The good news is that, as per UK government policy, the GLA provides regular data on spending over £250, and, furthermore, the data is in simple CSV files.

That’s where the good news ends. Here are primary issues:

  • Data is in many separate files (65 as per summer 2013) with no consistent naming scheme so downloading them requires scraping (or tedious click and save)
  • Amongst the 65+ CSV files one find approximately 25+ different structures (structure means things like: number of blank or non-data lines at top of files, blank columns, varying headers). This therefore requires elaborate coding to consolidate the data into a single form.
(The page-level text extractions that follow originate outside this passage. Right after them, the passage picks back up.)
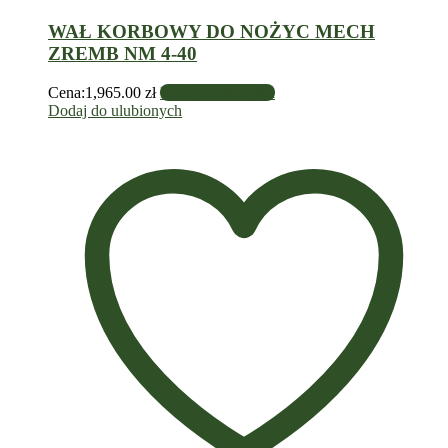
WAŁ KORBOWY DO NOŻYC MECH
ZREMB NM 4-40
Cena:
1,965.00
zł
Dodaj do koszyka
Dodaj do ulubionych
You can see a full summary of all the different file structures in this data wrangle

Additional specific errors:

  • Almost every file does not start with actual data headers but with random metadata (see file to left as an example)
  • (July 2013) Period 8 2012/13 is not a CSV file but is in fact an HTML file showing a 403 Access Denied from someone’s login session. (It suggests that each CSV file is produced by manual download of a file from an internal system (probably SAP-based to judge by some file headings). See cached HTML version
    • (March 2013) Bad file for Period 8 2012/13 (13 October - 10 November). The file is not named in the usual way “Mayor’s%20250%20Report%20-%202012-13%20-%20P8%20%20-%20Final.csv” and appears to be an Excel file that was not converted to CSV!
  • Amounts are formatted with “,” making them appear as strings to computers.
  • Dates vary substantially in format from “16 Mar 2011” in this file to “21.01.2010” in January 2010 data
  • Use of (978) to indicate negative amounts rather than -978
  • Repeated data in 2012-13-P4 file (HTML view on datapipes)



The original web page now 404s:

And all the raw spending files have moved without redirects so they break … e.g. this no longer works:

The new web page only list files back to 2013 and it is not clear where the earlier files are located.